I first became a parent a little more than two years ago. Fighter was born into this world and my life changed. The expectations of a father dawned on me. That I now am no longer a son and a husband, I am now a father and as a father I have to bring up my son well. To teach him the rights from the wrongs in life so he would grow up to be a good man.
It recently dawned on me that over the past two years, my son has taught me as much as I have taught him about life. Here’s the key things that I feel he has taught me:
1) He taught me that an experience is only as good as the company you experience it with.
Fighter loves going to the childrens’ playground. He loves swinging on a swing, going up and down a slide and riding the see-saw. What I notice is that as much as he loves doing all those things, he only likes it when we are experiencing it with him.
Once we left him to play on a slide with us watching from a short distance away and he came around and insisted we join him. When we were by his side again, he screamed, squealed and laughed in excitement to the full experience he had of the playground.
2) He taught me how to find joy in the simplest things in life.
In adult life we constantly seek out the highs we get from buying something new or getting instant gratification when someone comments and likes your picture on Facebook. These things make us happy and gives us a high at least for a while, before we find the need to find something else again to excite us.
Fighter finds constant excitement in the smallest things. He loves cups and he loves just holding them and pretending to drink from them. He has loved them constantly for 6 months or so now and he still shows no signs of slowing down.
It’s not just cups. Sometimes Fighter gets excited by the smallest things. Like when he notices a car that looks like the car his grandfather drives or when he sees a new type of snack he hasn’t tried before.
Fighter loves the smallest things and he finds happiness in the things we take for granted.
3) He taught me that time (not money) is the most valuable thing you can give somebody.
Every day when I leave Fighter to go to work he clings on to me and he cries. He doesn’t want me to go no matter how many times I explain to him that that’s life. That daddy needs to go to work so he can earn money and support him.
To Fighter money doesn’t matter. The only thing that matters is that the people who he loves are around him.
4) He taught me that there is no Chinese boy, Indian boy or Malay boy. There is only one type of boy.
Fighter doesn’t know racism. He can tell a difference when someone has darker skin when another, but he never associates that with a person being “different”.

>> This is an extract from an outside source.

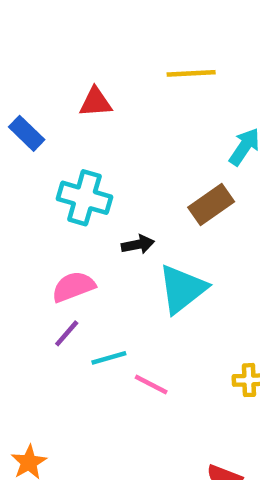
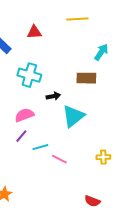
brown rectangle: (211, 204) -> (86, 78), turned 36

Whether you’re Malay, Chinese, Indian, Nepalese or Bangladesh even. Fighter doesn’t treat you any different. If he likes you, he wants you to carry him. If he doesn’t then it doesn’t matter what your skin colour is, he just doesn’t want you to carry him.
5) He taught me to love things that you truly like, not what people tell you that you should or should not like.
Fighter loves Hello Kitty and he loves carrying womens’ handbags. At first we started telling that handbags are for ladies but he never really cared. Then it hit me.
In life we are constantly battling our personal preferences with what society expects us to like. Boys like action figurines, girls like dolls. Girls like One Direction, guys like U2. If you think about it, that doesn’t make sense. Why must we be told what we like. We like what we like and that’s what makes us individuals.
So today I no longer tell Fighter what to like. I just let him embrace what he does like.
6) He taught me to question everything and to never stop learning.
Fighter just learned to ask questions and he won’t stop asking them. Every day he looks at something and asks us “Mommy… what’s this?”.
Or sometimes he seems affirmation “Mommy… is it a phone?”.
Then he sees another phone and he asks the same question again and again to make sure he gets it right.
7) He taught me that if at first you don’t make it. Try again.
The first time Fighter tried walking. He fell. But he tried again and again. It’s not just walking too.
Every time he sees us eating spicy food he insists on having a try. We tell him that it’s spicy but he whines until we give him a try. Once he has a taste of it he cries until we extinguish the fire in his mouth with water. Immediately after, he asks for it again and again until the whole process repeats itself.
At first I was wondering why our son liked hurting himself then it occurred to me that maybe he just wanted to keep trying until he can understand why is it that even though it’s so painful to eat, we like to eat it all the time.